Training Performance
Single-node Training Performance

The pure-pytorch baseline (compiled with torch.compile()) raised an out-of-memory error for batch sizes larger than 16
at the ESM2-650M model size. The bionemo2 model could handle batch sizes of 46, reaching a model flops utilization of
59.2% on an NVIDIA A100.
Model Scaling

Training ESM-2 at the 650M, 3B, and 15B model variants show improved performance with the BioNeMo2 framework over the pure-pytorch baseline.
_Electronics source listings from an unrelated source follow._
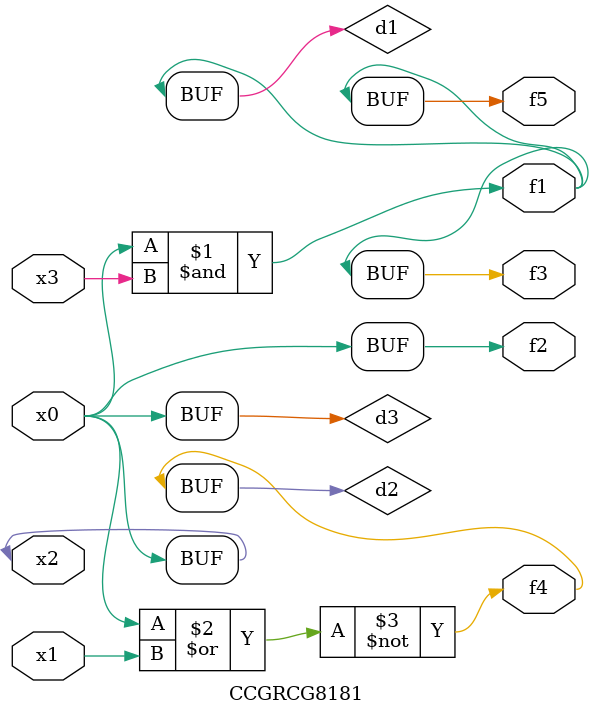
<source format=v>
module CCGRCG8181(
	input x0, x1, x2, x3,
	output f1, f2, f3, f4, f5
);

	wire d1, d2, d3;

	and (d1, x2, x3);
	nor (d2, x0, x1);
	buf (d3, x0, x2);
	assign f1 = d1;
	assign f2 = d3;
	assign f3 = d1;
	assign f4 = d2;
	assign f5 = d1;
endmodule

</source>
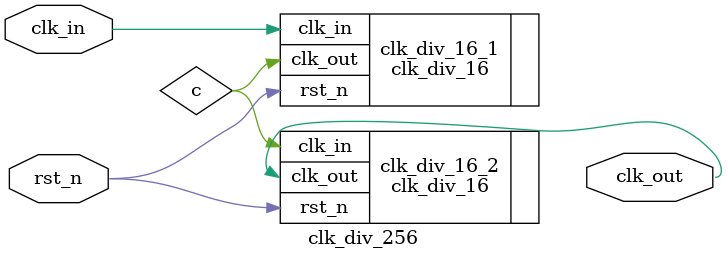
<source format=sv>
`timescale 1ns / 1ps

module clk_div_256(
    input clk_in,
    input rst_n,
    output logic clk_out
    );
    
    logic c;
    
    clk_div_16 clk_div_16_1(.clk_in(clk_in), .clk_out(c), .rst_n(rst_n));
    clk_div_16 clk_div_16_2(.clk_in(c), .clk_out(clk_out), .rst_n(rst_n));

endmodule

</source>
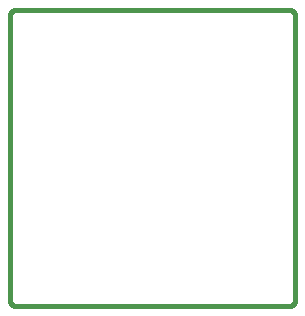
<source format=gbr>
G04 (created by PCBNEW-RS274X (2012-01-19 BZR 3256)-stable) date 2/28/2013 8:09:21 AM*
G01*
G70*
G90*
%MOIN*%
G04 Gerber Fmt 3.4, Leading zero omitted, Abs format*
%FSLAX34Y34*%
G04 APERTURE LIST*
%ADD10C,0.006000*%
%ADD11C,0.015000*%
G04 APERTURE END LIST*
G54D10*
G54D11*
X50394Y-36969D02*
X41339Y-36969D01*
X41299Y-27087D02*
X50394Y-27087D01*
X50393Y-36969D02*
X50413Y-36968D01*
X50434Y-36965D01*
X50454Y-36960D01*
X50474Y-36954D01*
X50493Y-36946D01*
X50511Y-36937D01*
X50528Y-36926D01*
X50545Y-36913D01*
X50560Y-36899D01*
X50574Y-36884D01*
X50587Y-36867D01*
X50598Y-36850D01*
X50607Y-36832D01*
X50615Y-36813D01*
X50621Y-36793D01*
X50626Y-36773D01*
X50629Y-36752D01*
X50630Y-36732D01*
X50630Y-27323D02*
X50630Y-36732D01*
X50630Y-27323D02*
X50629Y-27303D01*
X50626Y-27283D01*
X50621Y-27262D01*
X50615Y-27243D01*
X50607Y-27224D01*
X50598Y-27206D01*
X50587Y-27188D01*
X50574Y-27172D01*
X50560Y-27157D01*
X50545Y-27143D01*
X50529Y-27130D01*
X50512Y-27119D01*
X50493Y-27110D01*
X50474Y-27102D01*
X50455Y-27096D01*
X50434Y-27091D01*
X50414Y-27088D01*
X50394Y-27087D01*
X41301Y-27087D02*
X41280Y-27091D01*
X41260Y-27097D01*
X41241Y-27105D01*
X41222Y-27114D01*
X41204Y-27125D01*
X41187Y-27138D01*
X41172Y-27152D01*
X41158Y-27167D01*
X41145Y-27183D01*
X41133Y-27201D01*
X41123Y-27219D01*
X41115Y-27239D01*
X41108Y-27259D01*
X41104Y-27279D01*
X41101Y-27300D01*
X41100Y-27321D01*
X41100Y-27340D01*
X41103Y-27361D01*
X41102Y-36732D02*
X41103Y-36752D01*
X41106Y-36773D01*
X41111Y-36793D01*
X41117Y-36813D01*
X41125Y-36832D01*
X41134Y-36850D01*
X41145Y-36867D01*
X41158Y-36884D01*
X41172Y-36899D01*
X41187Y-36913D01*
X41204Y-36926D01*
X41221Y-36937D01*
X41239Y-36946D01*
X41258Y-36954D01*
X41278Y-36960D01*
X41298Y-36965D01*
X41319Y-36968D01*
X41339Y-36969D01*
X41102Y-27323D02*
X41102Y-36772D01*
M02*

</source>
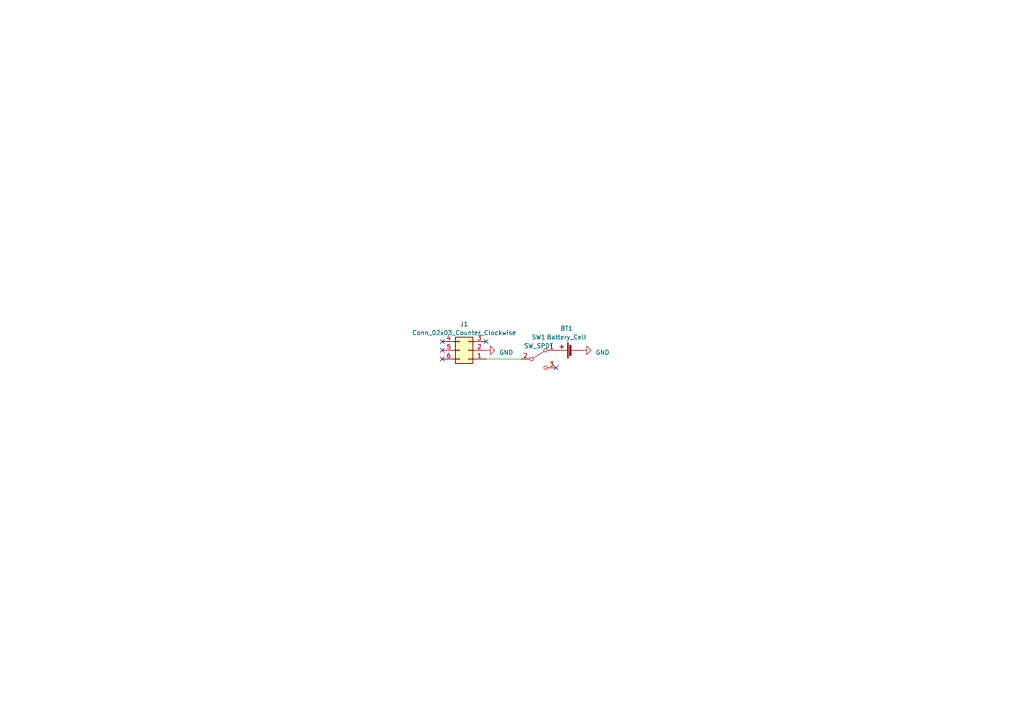
<source format=kicad_sch>
(kicad_sch (version 20230121) (generator eeschema)

  (uuid 3cf7be41-9e3e-401a-b860-36f2563f7b6a)

  (paper "A4")

  


  (no_connect (at 161.29 106.68) (uuid 58007a8f-9485-496a-969f-a97f0dbf6c83))
  (no_connect (at 140.97 99.06) (uuid cedee9d0-b298-44e6-bc74-e9d3a5074bfd))
  (no_connect (at 128.27 101.6) (uuid daccbc75-27fa-4462-b5c7-4b6c1d66c792))
  (no_connect (at 128.27 104.14) (uuid ecc5b623-843e-4709-a02a-d0eb690ee40d))
  (no_connect (at 128.27 99.06) (uuid fc883126-d508-4346-96e7-3f6633e4d2b4))

  (wire (pts (xy 140.97 104.14) (xy 151.13 104.14))
    (stroke (width 0) (type default))
    (uuid ad9cbbc0-4858-4e33-a4e2-e9dd70ade844)
  )

  (symbol (lib_id "Device:Battery_Cell") (at 166.37 101.6 90) (unit 1)
    (in_bom yes) (on_board yes) (dnp no) (fields_autoplaced)
    (uuid 4b42fcc8-aa43-4b32-b44c-3bb40dafb8a9)
    (property "Reference" "BT1" (at 164.338 95.25 90)
      (effects (font (size 1.27 1.27)))
    )
    (property "Value" "Battery_Cell" (at 164.338 97.79 90)
      (effects (font (size 1.27 1.27)))
    )
    (property "Footprint" "Battery:BatteryHolder_Keystone_3034_1x20mm" (at 164.846 101.6 90)
      (effects (font (size 1.27 1.27)) hide)
    )
    (property "Datasheet" "~" (at 164.846 101.6 90)
      (effects (font (size 1.27 1.27)) hide)
    )
    (pin "1" (uuid f5862543-4ab8-473a-aa6c-35453569b1f2))
    (pin "2" (uuid 19816fdc-8078-484f-a7cb-6941604aed68))
    (instances
      (project "SAO_pin"
        (path "/3cf7be41-9e3e-401a-b860-36f2563f7b6a"
          (reference "BT1") (unit 1)
        )
      )
    )
  )

  (symbol (lib_id "Connector_Generic:Conn_02x03_Counter_Clockwise") (at 135.89 101.6 180) (unit 1)
    (in_bom yes) (on_board yes) (dnp no) (fields_autoplaced)
    (uuid 6e646585-492c-4c7f-9688-6f133932b49c)
    (property "Reference" "J1" (at 134.62 93.98 0)
      (effects (font (size 1.27 1.27)))
    )
    (property "Value" "Conn_02x03_Counter_Clockwise" (at 134.62 96.52 0)
      (effects (font (size 1.27 1.27)))
    )
    (property "Footprint" "Connector_PinSocket_2.54mm:PinSocket_2x03_P2.54mm_Vertical" (at 135.89 101.6 0)
      (effects (font (size 1.27 1.27)) hide)
    )
    (property "Datasheet" "~" (at 135.89 101.6 0)
      (effects (font (size 1.27 1.27)) hide)
    )
    (pin "1" (uuid 719facdf-62df-4301-bada-43c434289fe4))
    (pin "2" (uuid b5c7bc6d-2d51-45eb-9b33-4210decc8709))
    (pin "3" (uuid 7de5c72f-5ca0-41a7-84ed-843fd1c4daf5))
    (pin "4" (uuid 2e3e3460-5e57-4390-a3c9-e5a709945a1b))
    (pin "5" (uuid 32945209-4784-4394-afa8-8be932b6bcf1))
    (pin "6" (uuid 95e1d80e-c2f2-4766-8e97-63a3a9c1249b))
    (instances
      (project "SAO_pin"
        (path "/3cf7be41-9e3e-401a-b860-36f2563f7b6a"
          (reference "J1") (unit 1)
        )
      )
    )
  )

  (symbol (lib_id "power:GND") (at 140.97 101.6 90) (unit 1)
    (in_bom yes) (on_board yes) (dnp no) (fields_autoplaced)
    (uuid b352482c-c2c1-432e-b5ba-ec7d5ba6aa68)
    (property "Reference" "#PWR01" (at 147.32 101.6 0)
      (effects (font (size 1.27 1.27)) hide)
    )
    (property "Value" "GND" (at 144.78 102.235 90)
      (effects (font (size 1.27 1.27)) (justify right))
    )
    (property "Footprint" "" (at 140.97 101.6 0)
      (effects (font (size 1.27 1.27)) hide)
    )
    (property "Datasheet" "" (at 140.97 101.6 0)
      (effects (font (size 1.27 1.27)) hide)
    )
    (pin "1" (uuid 9b9b0275-a9f8-4485-b508-1dd5eea2fb28))
    (instances
      (project "SAO_pin"
        (path "/3cf7be41-9e3e-401a-b860-36f2563f7b6a"
          (reference "#PWR01") (unit 1)
        )
      )
    )
  )

  (symbol (lib_id "power:GND") (at 168.91 101.6 90) (unit 1)
    (in_bom yes) (on_board yes) (dnp no) (fields_autoplaced)
    (uuid d033c12e-dcaa-46d4-941e-38211b3e3b17)
    (property "Reference" "#PWR02" (at 175.26 101.6 0)
      (effects (font (size 1.27 1.27)) hide)
    )
    (property "Value" "GND" (at 172.72 102.235 90)
      (effects (font (size 1.27 1.27)) (justify right))
    )
    (property "Footprint" "" (at 168.91 101.6 0)
      (effects (font (size 1.27 1.27)) hide)
    )
    (property "Datasheet" "" (at 168.91 101.6 0)
      (effects (font (size 1.27 1.27)) hide)
    )
    (pin "1" (uuid da56ee67-d0ee-455d-ad44-6cbfd1931348))
    (instances
      (project "SAO_pin"
        (path "/3cf7be41-9e3e-401a-b860-36f2563f7b6a"
          (reference "#PWR02") (unit 1)
        )
      )
    )
  )

  (symbol (lib_id "Switch:SW_SPDT") (at 156.21 104.14 0) (unit 1)
    (in_bom yes) (on_board yes) (dnp no) (fields_autoplaced)
    (uuid e0b6595f-2bbe-457f-b73f-6fcc3e39f815)
    (property "Reference" "SW1" (at 156.21 97.79 0)
      (effects (font (size 1.27 1.27)))
    )
    (property "Value" "SW_SPDT" (at 156.21 100.33 0)
      (effects (font (size 1.27 1.27)))
    )
    (property "Footprint" "Button_Switch_SMD:SW_SPDT_PCM12" (at 156.21 104.14 0)
      (effects (font (size 1.27 1.27)) hide)
    )
    (property "Datasheet" "~" (at 156.21 104.14 0)
      (effects (font (size 1.27 1.27)) hide)
    )
    (pin "1" (uuid c73aa1de-0185-4f9b-b784-0bf27e597113))
    (pin "2" (uuid 5e648622-6e49-4025-8e2f-ec4b548439f0))
    (pin "3" (uuid af4d1003-c744-40da-a52c-b5251b6f3a57))
    (instances
      (project "SAO_pin"
        (path "/3cf7be41-9e3e-401a-b860-36f2563f7b6a"
          (reference "SW1") (unit 1)
        )
      )
    )
  )

  (sheet_instances
    (path "/" (page "1"))
  )
)

</source>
These experiments were conducted on 16x NVIDIA A100 or 16x NVIDIA H100 GPUs split across two nodes. Note:* 15B model variants were trained on 64 GPUs with the BioNeMo2 framework.
Device Scaling

Training ESM-3B on 256 NVIDIA A100s on 32 nodes achieved 96.85% of the theoretical linear throughput expected from extrapolating single-node (8 GPU) performance, representing a model flops utilization of 60.6% at 256 devices.